Third, for the actual, real species data, the dependency graph model is astronomically superior compared to the common descent model.
Let me repeat that in case the point did not sink in. Where it counted, common descent failed compared to the dependency graph model. The other data types served as useful checks, but for the data that mattered—the actual, real, biological species data—the results were unambiguous.
Ewert amassed a total of nine massive genetic databases. In every single one, without exception, the dependency graph model surpassed common descent.
Darwin could never have even dreamt of a test on such a massive scale.
Darwin also could never have dreamt of the sheer magnitude of the failure of his theory. Because you see, Ewert’s results do not reveal two competitive models with one model edging out the other.
We are not talking about a few decimal points difference. For one of the data sets (HomoloGene), the dependency graph model was superior to common descent by a factor of 10,064. The comparison of the two models yielded a preference for the dependency graph model of greater than ten thousand.
Ten thousand is a big number.
But it gets worse, much worse.
Ewert used Bayesian model selection which compares the probability of the data set given the hypothetical models. In other words, given the model (dependency graph or common descent), what is the probability of this particular data set? Bayesian model selection compares the two models by dividing these two conditional probabilities. The so-called Bayes factor is the quotient yielded by this division.
The problem is that the common descent model is so incredibly inferior to the dependency graph model that the Bayes factor cannot be typed out. In other words, the probability of the data set given the dependency graph model, is so much greater than the probability of the data set given the common descent model, that we cannot type the quotient of their division.
Instead, Ewert reports the
logarithm of the number. Remember logarithms? Remember how 2 really means 100, 3 means 1,000, and so forth?
Unbelievably, the 10,064 value is the
logarithm (base value of 2) of the quotient! In other words, the probability of the data on the dependency graph model is so much greater than that given the common descent model, we need logarithms even to type it out. If you tried to type out the plain number, you would have to type a 1 followed by more than 3,000 zeros!
That’s the ratio of how probable the data are on these two models!
By using a base value of 2 in the logarithm we express the Bayes factor in bits.

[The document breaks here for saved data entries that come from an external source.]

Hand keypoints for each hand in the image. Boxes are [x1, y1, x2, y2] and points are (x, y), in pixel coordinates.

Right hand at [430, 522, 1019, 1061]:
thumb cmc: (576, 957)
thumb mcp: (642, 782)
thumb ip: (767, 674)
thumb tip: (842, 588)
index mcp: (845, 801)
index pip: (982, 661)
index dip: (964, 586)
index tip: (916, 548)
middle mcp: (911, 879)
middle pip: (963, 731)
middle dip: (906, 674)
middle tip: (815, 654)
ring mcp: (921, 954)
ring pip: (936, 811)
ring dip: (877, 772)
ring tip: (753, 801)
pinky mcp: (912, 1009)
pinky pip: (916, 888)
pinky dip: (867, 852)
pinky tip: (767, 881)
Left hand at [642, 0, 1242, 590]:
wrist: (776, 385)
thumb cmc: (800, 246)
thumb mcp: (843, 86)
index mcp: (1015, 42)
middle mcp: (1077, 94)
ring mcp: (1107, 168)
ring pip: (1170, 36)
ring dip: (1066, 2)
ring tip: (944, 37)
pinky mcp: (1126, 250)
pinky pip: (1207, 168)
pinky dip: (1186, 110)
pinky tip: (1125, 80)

So the conditional probability for the dependency graph model has a 10,064 advantage of that of common descent.
10,064 bits is far, far from the range in which one might actually consider the lesser model. See, for example, the Bayes factor
Wikipedia page, which explains that a Bayes factor of 3.3 bits provides “substantial” evidence for a model, 5.0 bits provides “strong” evidence, and 6.6 bits provides “decisive” evidence.

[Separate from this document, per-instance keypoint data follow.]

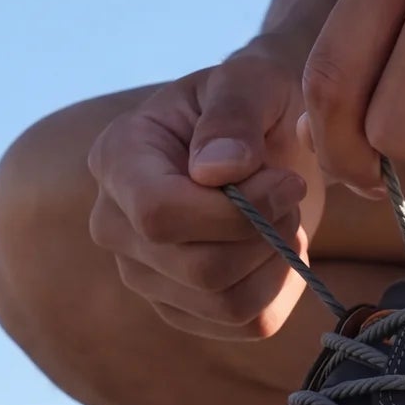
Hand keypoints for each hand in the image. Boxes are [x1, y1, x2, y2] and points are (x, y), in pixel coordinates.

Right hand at [87, 48, 325, 339]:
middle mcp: (115, 224)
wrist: (265, 136)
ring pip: (224, 302)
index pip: (159, 214)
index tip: (286, 180)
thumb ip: (234, 113)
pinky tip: (279, 246)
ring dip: (277, 259)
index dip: (233, 210)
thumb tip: (219, 170)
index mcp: (118, 158)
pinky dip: (282, 286)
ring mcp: (143, 273)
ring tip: (283, 214)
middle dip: (264, 231)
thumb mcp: (251, 81)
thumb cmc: (253, 101)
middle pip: (197, 268)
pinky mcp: (181, 308)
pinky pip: (246, 323)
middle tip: (290, 189)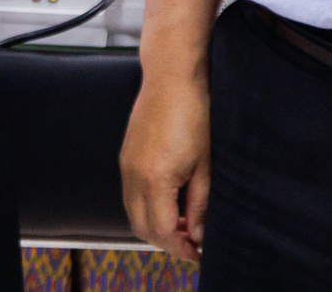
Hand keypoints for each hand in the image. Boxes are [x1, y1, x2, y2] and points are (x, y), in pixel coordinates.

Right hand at [120, 72, 211, 260]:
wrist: (171, 77)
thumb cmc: (193, 114)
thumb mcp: (205, 164)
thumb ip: (200, 204)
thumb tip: (198, 233)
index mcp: (154, 179)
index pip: (161, 232)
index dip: (180, 248)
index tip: (198, 253)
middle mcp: (133, 175)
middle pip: (142, 227)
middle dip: (166, 241)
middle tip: (192, 242)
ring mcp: (126, 164)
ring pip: (133, 212)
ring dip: (155, 224)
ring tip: (183, 222)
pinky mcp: (126, 155)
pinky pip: (130, 194)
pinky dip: (147, 206)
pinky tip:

This is ridiculous. 6.6 bits is considered to provide “decisive” evidence, and when the dependency graph model case is compared to comment descent case, we get 10,064 bits.
But it gets worse.
The problem with all of this is that the Bayes factor of 10,064 bits for the HomoloGene data set is the
very best case for common descent. For the other eight data sets, the Bayes factors range from 40,967 to 515,450.
In other words, while 6.6 bits would be considered to provide “decisive” evidence for the dependency graph model, the actual, real, biological data provide Bayes factors of 10,064 on up to 515,450.
We have known for a long time that common descent has failed hard. In Ewert’s new paper, we now have detailed, quantitative results demonstrating this. And Ewert provides a new model, with a far superior fit to the data.